DATASET EXCERPTS:
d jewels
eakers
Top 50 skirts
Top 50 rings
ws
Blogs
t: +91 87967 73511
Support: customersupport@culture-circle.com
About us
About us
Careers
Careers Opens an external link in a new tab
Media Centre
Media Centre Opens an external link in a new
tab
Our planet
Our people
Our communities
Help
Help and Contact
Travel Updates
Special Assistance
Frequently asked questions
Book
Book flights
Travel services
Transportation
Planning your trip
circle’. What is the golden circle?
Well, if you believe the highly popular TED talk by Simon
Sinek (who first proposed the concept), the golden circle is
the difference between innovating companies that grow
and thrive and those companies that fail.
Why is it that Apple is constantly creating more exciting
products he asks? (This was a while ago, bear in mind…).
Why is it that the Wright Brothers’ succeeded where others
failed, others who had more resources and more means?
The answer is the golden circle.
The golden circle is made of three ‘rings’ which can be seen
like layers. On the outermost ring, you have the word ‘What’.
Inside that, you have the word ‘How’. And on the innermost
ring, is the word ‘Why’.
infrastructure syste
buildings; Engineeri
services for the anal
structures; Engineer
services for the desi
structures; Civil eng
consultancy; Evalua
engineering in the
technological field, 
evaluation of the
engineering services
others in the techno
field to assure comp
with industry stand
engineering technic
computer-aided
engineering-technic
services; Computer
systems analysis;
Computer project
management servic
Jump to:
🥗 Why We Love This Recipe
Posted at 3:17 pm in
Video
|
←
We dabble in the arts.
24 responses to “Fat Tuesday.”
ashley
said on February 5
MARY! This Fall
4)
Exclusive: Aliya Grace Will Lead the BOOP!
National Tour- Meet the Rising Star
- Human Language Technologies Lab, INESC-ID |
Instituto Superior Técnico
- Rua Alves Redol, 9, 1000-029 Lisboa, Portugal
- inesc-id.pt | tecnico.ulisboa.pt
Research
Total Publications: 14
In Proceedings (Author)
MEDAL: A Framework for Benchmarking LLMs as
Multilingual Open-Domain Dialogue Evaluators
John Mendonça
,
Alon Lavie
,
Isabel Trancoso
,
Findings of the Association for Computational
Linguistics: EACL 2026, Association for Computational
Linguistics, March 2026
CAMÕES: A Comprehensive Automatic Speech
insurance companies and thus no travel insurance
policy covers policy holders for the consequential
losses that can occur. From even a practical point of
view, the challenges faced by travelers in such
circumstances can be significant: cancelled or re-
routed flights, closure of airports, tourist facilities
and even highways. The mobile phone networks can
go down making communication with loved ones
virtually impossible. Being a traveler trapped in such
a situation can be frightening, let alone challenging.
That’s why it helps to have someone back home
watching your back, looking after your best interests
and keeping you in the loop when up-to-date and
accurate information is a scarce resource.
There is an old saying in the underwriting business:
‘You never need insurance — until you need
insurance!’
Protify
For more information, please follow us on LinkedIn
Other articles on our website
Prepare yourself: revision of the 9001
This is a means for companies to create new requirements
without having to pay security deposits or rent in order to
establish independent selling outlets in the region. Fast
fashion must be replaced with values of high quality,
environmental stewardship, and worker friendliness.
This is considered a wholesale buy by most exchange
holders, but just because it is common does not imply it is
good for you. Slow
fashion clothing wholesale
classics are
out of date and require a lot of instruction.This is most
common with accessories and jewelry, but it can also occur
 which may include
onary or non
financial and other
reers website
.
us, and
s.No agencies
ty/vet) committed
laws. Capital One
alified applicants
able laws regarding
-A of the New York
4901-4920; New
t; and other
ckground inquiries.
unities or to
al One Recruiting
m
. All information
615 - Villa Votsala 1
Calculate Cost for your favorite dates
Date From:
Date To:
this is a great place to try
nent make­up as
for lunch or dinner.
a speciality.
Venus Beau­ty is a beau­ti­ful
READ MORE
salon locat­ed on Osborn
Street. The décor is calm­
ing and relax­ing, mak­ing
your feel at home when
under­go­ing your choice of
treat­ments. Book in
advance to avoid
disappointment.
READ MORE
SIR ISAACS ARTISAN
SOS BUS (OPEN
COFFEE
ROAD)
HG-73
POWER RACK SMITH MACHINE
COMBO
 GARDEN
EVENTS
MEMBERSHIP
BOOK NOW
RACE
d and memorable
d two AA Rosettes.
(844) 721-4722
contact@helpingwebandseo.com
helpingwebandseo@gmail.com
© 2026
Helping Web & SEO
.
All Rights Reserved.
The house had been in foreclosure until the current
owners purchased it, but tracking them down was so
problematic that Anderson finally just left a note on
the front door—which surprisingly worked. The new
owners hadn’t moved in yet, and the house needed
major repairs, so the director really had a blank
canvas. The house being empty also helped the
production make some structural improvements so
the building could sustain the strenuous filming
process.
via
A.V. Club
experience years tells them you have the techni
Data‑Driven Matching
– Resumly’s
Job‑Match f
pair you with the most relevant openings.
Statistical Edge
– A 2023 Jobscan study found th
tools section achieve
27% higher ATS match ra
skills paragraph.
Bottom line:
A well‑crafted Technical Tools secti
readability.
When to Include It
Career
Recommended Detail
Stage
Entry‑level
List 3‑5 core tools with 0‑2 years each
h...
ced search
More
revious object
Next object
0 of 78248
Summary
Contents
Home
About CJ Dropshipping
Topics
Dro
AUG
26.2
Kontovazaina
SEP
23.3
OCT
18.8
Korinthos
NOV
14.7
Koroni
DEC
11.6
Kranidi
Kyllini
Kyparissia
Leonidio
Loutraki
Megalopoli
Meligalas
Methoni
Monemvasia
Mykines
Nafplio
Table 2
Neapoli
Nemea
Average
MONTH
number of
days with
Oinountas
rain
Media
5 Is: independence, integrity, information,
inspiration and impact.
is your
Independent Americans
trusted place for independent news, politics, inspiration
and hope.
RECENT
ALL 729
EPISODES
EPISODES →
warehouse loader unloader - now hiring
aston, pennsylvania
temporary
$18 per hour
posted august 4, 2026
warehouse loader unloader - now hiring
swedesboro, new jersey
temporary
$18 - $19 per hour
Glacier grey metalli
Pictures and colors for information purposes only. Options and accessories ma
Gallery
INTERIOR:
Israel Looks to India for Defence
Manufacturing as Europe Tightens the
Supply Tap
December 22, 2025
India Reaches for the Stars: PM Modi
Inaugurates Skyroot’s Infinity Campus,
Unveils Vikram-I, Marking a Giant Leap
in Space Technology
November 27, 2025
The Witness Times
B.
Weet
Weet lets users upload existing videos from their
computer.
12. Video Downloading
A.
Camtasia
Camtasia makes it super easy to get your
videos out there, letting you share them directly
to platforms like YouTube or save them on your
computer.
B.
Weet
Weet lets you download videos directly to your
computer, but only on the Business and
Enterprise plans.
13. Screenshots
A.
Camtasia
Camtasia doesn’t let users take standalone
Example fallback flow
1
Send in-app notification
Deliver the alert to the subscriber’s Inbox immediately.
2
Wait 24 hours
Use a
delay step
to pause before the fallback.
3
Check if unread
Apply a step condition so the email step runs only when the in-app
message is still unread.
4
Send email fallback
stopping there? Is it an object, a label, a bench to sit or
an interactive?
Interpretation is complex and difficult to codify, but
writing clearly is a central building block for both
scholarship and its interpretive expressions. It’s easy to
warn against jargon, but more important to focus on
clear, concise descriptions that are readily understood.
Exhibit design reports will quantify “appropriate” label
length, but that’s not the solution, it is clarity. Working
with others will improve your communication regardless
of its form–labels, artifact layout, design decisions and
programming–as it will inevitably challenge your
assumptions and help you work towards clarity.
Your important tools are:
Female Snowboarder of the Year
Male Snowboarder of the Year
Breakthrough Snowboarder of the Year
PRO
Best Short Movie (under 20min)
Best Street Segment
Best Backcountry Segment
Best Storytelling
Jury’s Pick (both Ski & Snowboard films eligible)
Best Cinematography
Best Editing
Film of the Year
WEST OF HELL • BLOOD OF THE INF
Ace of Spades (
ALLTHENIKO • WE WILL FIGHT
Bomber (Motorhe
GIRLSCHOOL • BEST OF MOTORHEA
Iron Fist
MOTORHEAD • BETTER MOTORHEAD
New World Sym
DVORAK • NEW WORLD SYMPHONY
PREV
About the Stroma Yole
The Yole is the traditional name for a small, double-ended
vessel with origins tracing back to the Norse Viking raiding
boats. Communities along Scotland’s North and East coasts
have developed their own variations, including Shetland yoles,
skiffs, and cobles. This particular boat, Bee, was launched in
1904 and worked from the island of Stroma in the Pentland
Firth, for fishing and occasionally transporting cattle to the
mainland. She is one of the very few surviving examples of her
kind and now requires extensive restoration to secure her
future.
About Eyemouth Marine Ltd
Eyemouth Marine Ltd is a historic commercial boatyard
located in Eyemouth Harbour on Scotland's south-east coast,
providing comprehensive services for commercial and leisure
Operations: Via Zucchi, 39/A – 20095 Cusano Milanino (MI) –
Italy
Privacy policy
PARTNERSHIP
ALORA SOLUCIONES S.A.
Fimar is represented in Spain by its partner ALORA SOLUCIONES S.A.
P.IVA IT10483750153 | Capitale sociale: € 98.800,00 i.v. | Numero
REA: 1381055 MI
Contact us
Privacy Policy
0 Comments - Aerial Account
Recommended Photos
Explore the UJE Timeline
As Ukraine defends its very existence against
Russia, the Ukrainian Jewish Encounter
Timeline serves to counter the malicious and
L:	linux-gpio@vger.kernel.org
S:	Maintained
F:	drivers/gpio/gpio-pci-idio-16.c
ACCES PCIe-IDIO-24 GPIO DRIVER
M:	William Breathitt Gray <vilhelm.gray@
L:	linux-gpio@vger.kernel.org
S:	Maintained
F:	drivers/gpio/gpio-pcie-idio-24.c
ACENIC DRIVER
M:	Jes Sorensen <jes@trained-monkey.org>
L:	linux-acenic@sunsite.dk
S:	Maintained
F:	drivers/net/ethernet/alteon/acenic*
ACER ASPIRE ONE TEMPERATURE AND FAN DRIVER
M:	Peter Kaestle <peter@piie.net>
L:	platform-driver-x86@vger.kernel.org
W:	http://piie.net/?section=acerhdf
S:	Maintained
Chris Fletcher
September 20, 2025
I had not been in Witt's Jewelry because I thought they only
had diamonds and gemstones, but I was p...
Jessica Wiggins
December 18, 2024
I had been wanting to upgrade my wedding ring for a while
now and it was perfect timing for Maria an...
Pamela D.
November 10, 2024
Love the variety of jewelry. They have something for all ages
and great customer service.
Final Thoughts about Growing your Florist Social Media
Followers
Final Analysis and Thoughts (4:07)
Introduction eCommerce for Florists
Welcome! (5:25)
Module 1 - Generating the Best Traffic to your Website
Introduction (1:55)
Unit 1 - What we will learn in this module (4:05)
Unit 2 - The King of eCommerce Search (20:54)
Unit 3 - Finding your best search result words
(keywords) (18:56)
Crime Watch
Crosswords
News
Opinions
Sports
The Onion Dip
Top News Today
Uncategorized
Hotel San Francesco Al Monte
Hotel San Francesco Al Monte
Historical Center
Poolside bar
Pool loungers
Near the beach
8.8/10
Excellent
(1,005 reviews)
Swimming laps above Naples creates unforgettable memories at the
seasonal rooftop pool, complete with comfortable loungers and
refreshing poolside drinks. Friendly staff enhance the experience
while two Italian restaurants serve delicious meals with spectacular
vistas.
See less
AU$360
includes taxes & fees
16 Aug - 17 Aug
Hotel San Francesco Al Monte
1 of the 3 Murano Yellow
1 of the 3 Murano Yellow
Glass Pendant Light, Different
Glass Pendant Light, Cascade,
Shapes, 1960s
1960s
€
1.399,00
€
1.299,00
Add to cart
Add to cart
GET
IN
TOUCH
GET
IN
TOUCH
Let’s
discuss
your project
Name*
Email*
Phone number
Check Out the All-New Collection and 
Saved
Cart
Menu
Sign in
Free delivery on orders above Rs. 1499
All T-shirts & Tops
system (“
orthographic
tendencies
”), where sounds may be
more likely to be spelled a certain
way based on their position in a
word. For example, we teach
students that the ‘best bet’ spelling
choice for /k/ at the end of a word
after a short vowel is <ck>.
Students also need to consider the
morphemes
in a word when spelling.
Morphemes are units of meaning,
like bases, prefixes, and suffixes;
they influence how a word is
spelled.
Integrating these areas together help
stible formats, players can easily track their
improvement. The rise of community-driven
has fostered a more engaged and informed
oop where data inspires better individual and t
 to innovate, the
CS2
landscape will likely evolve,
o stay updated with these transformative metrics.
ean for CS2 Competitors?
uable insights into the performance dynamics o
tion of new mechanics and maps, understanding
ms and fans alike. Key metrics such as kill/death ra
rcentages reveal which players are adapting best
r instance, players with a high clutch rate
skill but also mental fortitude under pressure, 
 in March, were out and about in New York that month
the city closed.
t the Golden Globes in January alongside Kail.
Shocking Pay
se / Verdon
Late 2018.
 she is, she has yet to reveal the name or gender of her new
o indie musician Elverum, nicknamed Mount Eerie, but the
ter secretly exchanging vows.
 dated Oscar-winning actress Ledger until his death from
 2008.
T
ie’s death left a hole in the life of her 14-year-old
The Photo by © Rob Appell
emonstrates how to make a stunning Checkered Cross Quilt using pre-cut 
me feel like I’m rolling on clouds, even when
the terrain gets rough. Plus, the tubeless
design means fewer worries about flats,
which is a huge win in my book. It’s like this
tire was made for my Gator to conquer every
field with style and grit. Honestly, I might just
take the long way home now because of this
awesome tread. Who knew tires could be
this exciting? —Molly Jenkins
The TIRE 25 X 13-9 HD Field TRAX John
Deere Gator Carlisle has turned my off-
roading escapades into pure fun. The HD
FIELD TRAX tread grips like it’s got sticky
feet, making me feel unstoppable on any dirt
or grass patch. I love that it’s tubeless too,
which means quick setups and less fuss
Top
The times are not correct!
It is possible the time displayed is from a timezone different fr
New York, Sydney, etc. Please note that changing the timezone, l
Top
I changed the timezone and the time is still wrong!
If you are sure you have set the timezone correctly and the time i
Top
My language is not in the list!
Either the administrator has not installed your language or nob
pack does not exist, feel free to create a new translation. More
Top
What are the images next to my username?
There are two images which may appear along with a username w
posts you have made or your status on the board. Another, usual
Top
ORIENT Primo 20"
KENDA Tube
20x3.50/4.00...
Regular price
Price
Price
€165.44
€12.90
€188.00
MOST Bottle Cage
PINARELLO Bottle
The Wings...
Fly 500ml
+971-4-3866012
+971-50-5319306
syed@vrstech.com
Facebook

PROBLEM REQUIREMENTS:
The word "Introduction" appears in some lines of the records. Please work out how many and reply with that number only.

PROBLEM SOLUTION:
2